Recognizing that, Hayek reached out to the Department of Defense to create a program that integrated civilian and military medical staff who could learn from each other and share best practices in trauma care. Following Hayek's death, the program moved to Saint Louis University Hospital, which is one of three C-STARS training centers for the Air Force, along with the University of Maryland School of Medicine and Medical Center in Baltimore and University of Cincinnati Medical Center. Each was chosen because of the high number of trauma cases it treats.
Fields notes that Saint Louis University Hospital, a Level 1 trauma center, treats a high number of patients with knife and gunshot wounds. Those penetrating, life-threatening injuries are "the closest to what you see downrange," military slang for deployment in a combat zone.
Goebel wipes his brow after finishing a field simulation where he stabilized a patient who lost a portion of his leg in a combat explosion. C-STARS instructors Williamson, center, and Scheer, right, wrap up the scene with the help of Master Sgt. Emily Green, left, and Tech Sgt. Kristin Owensby, foreground. Both Green and Owensby are C-STARS instructors and active duty Air Force medics.
The youngest casualties
While Goebel works in the simulated battle zone, Fields works in a simulated emergency room with Capt. Joanne Tremblay and Lt. Lisa Roper, both nurses, triaging and treating a mannequin for stab wounds. Tremblay is stationed at Travis Air Force Base in central California. Roper is a member of the Air National Guard's terrorist activity response unit based in Harrisburg, Pa. Fields guides the two through a checklist, making them double back if they miss a step.
"This is really going to help us because of what we'll see here at a Level 1 trauma center," says Tremblay, who is scheduled to be deployed this spring. "When you're in the heat of things, you can get that deer-in-the-headlights feeling. They're training us to get over that."
Tremblay says she was especially eager for her rotation at Cardinal Glennon Children's Hospital.
Rotations at Cardinal Glennon are a response to medical staff who have been deployed in combat areas and reported a need to be better prepared to treat "kids in the cross fire — they have to take care of in burn units or ICU," Saint Louis University Hospital's Sandkuhl says. "That was something they underestimated, and we're very fortunate to have Cardinal Glennon to include in our C-STARS training."
While Air Force staff handle much of the mannequin simulation training — "you have to be a genius to make them operate properly," Sandkuhl says — C-STARS participants spend the bulk of the program working side-by-side with staff from Cardinal Glennon and Saint Louis University Hospital on rotations in intensive care units, trauma surgery and emergency departments.
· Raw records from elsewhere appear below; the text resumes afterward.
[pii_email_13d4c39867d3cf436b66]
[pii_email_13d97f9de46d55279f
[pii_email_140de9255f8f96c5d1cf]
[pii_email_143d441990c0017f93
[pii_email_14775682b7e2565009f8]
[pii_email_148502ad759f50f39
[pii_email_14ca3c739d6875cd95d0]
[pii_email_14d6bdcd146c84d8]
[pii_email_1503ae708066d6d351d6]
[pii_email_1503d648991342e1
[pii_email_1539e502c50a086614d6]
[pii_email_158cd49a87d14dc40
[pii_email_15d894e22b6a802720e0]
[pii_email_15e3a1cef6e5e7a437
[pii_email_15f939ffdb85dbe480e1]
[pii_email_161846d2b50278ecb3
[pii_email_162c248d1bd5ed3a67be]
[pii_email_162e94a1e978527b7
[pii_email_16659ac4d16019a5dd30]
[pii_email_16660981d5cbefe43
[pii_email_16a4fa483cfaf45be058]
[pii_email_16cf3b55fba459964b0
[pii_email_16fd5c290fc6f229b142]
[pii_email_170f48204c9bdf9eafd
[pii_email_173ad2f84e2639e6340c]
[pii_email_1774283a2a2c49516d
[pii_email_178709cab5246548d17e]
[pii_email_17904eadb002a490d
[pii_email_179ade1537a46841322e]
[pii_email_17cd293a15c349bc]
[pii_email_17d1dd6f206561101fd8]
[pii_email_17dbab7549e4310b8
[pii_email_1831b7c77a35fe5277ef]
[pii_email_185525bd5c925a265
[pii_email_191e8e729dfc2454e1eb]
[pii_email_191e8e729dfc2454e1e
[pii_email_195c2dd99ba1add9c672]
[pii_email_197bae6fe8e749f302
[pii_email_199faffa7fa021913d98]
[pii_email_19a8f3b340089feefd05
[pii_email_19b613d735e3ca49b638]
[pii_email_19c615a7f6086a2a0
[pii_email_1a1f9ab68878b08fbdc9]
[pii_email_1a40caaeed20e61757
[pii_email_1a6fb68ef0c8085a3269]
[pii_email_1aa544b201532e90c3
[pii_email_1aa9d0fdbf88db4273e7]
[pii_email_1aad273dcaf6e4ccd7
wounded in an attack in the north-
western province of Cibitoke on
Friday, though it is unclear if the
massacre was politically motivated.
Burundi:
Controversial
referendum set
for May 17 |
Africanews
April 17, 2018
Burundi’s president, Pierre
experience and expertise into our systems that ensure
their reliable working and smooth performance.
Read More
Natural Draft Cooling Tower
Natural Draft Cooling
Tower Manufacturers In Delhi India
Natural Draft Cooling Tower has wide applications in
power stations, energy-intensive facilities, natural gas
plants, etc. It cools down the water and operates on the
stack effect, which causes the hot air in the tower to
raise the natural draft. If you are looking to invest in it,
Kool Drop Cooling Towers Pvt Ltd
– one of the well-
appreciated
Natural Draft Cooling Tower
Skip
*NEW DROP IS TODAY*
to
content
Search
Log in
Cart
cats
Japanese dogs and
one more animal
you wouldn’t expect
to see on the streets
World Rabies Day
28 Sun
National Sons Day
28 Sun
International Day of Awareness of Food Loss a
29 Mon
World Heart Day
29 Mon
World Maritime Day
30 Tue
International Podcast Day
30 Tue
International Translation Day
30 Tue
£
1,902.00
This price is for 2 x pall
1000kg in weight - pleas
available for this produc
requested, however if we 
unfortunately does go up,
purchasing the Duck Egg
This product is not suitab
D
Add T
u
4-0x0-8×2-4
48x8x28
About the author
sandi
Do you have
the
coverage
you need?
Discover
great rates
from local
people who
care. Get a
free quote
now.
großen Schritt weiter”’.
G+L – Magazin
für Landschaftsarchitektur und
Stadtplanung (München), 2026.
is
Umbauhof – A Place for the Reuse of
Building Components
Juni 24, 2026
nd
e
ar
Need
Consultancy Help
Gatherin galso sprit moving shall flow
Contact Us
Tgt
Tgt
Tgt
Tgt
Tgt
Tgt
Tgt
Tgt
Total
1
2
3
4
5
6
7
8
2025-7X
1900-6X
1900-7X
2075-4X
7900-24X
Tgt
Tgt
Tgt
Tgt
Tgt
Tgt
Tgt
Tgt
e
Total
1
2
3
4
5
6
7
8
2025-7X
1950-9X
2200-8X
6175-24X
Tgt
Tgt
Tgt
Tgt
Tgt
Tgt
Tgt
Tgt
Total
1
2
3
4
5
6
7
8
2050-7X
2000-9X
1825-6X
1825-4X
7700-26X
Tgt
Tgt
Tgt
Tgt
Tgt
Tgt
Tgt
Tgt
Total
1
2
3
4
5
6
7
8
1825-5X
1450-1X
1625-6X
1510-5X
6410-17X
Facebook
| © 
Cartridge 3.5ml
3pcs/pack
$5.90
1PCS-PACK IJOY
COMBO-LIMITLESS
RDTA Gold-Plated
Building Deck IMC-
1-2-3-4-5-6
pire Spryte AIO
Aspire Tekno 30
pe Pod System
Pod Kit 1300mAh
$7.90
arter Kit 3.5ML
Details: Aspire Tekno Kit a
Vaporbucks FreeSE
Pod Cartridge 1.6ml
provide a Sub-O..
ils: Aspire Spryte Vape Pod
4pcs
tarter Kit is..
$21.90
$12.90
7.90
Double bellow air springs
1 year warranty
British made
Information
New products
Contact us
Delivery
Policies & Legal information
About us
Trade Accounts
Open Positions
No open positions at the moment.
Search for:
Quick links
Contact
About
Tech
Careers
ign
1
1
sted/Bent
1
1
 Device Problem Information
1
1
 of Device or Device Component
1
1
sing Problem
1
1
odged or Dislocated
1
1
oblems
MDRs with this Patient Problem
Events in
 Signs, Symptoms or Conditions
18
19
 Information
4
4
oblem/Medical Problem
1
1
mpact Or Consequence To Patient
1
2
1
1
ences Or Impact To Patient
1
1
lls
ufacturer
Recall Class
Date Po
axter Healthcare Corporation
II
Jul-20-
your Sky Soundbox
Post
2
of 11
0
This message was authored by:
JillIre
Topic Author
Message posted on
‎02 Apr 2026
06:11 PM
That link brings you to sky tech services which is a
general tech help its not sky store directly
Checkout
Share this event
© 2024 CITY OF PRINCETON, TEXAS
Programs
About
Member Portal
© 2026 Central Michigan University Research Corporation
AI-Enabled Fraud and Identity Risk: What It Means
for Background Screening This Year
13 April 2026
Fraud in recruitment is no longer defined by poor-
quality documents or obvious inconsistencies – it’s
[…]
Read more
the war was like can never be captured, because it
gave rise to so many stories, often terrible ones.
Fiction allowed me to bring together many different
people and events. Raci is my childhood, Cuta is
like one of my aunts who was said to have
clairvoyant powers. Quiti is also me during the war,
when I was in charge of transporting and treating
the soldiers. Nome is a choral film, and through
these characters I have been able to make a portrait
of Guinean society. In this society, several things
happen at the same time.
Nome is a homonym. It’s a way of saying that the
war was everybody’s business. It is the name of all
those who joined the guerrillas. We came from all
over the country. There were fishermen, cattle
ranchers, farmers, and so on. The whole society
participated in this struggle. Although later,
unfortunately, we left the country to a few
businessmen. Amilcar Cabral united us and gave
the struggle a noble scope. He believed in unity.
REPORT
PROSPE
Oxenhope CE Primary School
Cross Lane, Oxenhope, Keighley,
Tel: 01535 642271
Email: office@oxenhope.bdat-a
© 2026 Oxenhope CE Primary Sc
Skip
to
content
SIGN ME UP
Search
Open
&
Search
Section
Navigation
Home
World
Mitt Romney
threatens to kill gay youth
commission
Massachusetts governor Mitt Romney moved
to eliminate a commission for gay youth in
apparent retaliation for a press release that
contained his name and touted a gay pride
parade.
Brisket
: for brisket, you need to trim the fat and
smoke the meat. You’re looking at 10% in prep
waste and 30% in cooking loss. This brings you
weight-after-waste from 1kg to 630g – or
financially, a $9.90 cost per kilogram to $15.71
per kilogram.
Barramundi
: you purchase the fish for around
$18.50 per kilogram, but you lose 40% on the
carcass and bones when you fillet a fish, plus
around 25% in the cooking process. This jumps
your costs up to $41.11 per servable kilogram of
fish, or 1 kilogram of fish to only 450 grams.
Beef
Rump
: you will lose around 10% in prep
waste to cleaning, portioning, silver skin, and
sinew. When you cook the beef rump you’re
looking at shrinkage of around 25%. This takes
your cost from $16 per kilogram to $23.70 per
Among the C-STARS trainers at Saint Louis University Hospital is Maj. Matthew Pieper, a trauma surgeon who has been deployed several times.
"If you're coming from a place where you're not seeing trauma patients, the training can be a big benefit," says Pieper, who has trained C-STARS participants for four years. "They get exposed to several resuscitations, ICU, trauma surgery and acute care surgery."
Before joining the Saint Louis University Hospital staff, Pieper underwent C-STARS training in Cincinnati. He says he prefers the adjustments the St. Louis hospital has made to tailor the program. "I didn't get as much patient interaction in my training," he says. "We offer a better mix of patient and simulation encounters."
Sandkuhl adds, "This is the best of both worlds, being able to train the military while having a lot of extra hands in our trauma departments. The military has brought its own brand of professionalism to the program. It's been a learning experience for both sides."